• Forgottenticket
    Many properties only obtain via the interactions of many parts/relations.Terrapin Station

    I'll try to explain better. I've forgotten some of the technical terminology so bare with me.

    Aren't properties themselves supervenient on their underlying structure? It seems off for something that is fairly interpretive would have a phenomenal ontological frame of reference.

    And even if not (properties not supervenient), it seems odd from an action philosophy perspective too in that an abstract frame of reference of being the thing in question would have physical interaction.
    For example: a basin draining water would have countless frames of reference: below the basin, right side of the basin, but the frames of reference wouldn't have a physical effect on the water, in themselves. Whereas with consciousness, it obviously generates endless discussions (like this one).
    So if the frame of reference is a vital part of the equation then it includes it having a physical effect.
  • Terrapin Station

    I think I understand what you're asking better. Thanks for the added explanation.

    The whole point of my view is that talking about the properties of the water in the basin, to use your example, has to be done from some reference point/reference frame (I'm not using reference frame just the same as it's used in physics, just in case someone would think that I am), and talking about it with respect to "the water itself" is just one reference point/frame out of a potential infinity of them, with it not being a preferred reference frame (since there are no objective preferences).

    So yes, properties are supervenient (if you like--I think that term can introduce some confusion) on underlying structure, but the underlying structure is "everything in the reference frame." It's only "just the water" from the reference frame of only the water, which isn't a preferred reference frame. (Not that It's not-preferred compared to something else, either--again, there are no objective preferences.)

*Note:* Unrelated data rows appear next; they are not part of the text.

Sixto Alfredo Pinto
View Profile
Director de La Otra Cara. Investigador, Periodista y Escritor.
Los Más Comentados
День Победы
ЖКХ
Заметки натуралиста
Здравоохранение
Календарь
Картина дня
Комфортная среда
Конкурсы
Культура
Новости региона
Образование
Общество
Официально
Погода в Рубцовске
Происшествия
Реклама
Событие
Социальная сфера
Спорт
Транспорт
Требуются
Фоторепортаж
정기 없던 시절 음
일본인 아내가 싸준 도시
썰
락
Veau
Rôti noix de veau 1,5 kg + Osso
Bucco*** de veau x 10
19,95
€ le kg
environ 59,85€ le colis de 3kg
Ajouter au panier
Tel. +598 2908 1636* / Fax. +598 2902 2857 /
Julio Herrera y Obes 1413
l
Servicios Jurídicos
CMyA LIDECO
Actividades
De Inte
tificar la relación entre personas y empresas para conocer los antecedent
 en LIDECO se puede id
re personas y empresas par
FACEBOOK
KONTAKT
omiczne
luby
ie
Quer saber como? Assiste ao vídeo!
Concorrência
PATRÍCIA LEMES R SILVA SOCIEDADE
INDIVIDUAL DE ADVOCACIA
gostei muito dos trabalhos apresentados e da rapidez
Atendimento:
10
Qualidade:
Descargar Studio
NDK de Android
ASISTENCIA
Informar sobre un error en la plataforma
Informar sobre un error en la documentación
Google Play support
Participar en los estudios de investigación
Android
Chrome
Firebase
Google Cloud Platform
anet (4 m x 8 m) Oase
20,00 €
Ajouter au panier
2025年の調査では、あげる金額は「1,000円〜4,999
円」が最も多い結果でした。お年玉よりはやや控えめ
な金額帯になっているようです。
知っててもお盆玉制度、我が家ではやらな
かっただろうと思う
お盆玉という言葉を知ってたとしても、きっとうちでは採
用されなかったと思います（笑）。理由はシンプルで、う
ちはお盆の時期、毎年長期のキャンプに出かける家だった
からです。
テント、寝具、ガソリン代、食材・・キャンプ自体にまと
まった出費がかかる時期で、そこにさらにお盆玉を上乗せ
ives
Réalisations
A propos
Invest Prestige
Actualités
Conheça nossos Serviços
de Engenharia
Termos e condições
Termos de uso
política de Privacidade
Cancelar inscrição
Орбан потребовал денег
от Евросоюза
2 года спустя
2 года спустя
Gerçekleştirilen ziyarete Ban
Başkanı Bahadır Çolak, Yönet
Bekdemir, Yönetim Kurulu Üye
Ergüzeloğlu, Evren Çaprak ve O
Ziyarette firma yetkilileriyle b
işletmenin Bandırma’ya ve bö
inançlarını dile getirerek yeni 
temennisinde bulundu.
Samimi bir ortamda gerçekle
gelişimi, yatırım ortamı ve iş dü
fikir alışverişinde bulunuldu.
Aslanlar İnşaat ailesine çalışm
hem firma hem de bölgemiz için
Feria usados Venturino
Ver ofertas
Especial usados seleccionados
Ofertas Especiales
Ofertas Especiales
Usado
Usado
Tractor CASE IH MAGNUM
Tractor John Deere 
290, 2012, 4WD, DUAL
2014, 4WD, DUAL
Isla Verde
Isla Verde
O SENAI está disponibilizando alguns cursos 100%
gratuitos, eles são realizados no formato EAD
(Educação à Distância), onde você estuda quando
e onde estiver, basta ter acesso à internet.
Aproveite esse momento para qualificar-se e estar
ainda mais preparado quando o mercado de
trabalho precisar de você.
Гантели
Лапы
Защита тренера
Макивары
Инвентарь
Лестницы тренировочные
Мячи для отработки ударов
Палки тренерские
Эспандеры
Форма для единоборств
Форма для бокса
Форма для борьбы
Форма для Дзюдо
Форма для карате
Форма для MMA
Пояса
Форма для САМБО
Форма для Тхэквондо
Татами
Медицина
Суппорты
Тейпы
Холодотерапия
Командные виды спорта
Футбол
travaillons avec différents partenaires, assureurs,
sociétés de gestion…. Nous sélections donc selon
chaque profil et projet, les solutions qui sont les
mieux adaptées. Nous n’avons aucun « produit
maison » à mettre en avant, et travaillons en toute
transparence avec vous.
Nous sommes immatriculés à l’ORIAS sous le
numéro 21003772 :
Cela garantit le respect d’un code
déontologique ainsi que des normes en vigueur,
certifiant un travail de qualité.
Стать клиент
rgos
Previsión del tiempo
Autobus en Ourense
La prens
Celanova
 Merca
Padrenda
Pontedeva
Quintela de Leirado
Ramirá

    So, for example, a coin really is round from some reference frames, and it's really oblong from other reference frames.

    The idea is a bit like perspective in visual art. Assuming we're trying to do something like realism (or photorealism), the properties of the items depicted will depend on the focal point of the image. From most angles, you can't draw a coin as something round, because it's not really round at that focal point, it's oblong. Or, the coin might really be as large or larger than a mountain from some focal points. That's not an illusion. It's really the way things are at that focal point. The underlying structure is everything in the reference frame, not just the coin, but the relative angle at that focal point, the lighting at that focal point, etc. And on, in, just above etc. the coin are all just different possible focal points.

    Focal point, by the way, doesn't imply a sentient creature's perspective. It's simply what things are like (in particular respects that we can represent visually in this case) relative to a particular spatio-temporal points. We can illustrate this sans sentient creatures with any machine that can measure properties from particular spatio-temporal locations--like a camera, for example.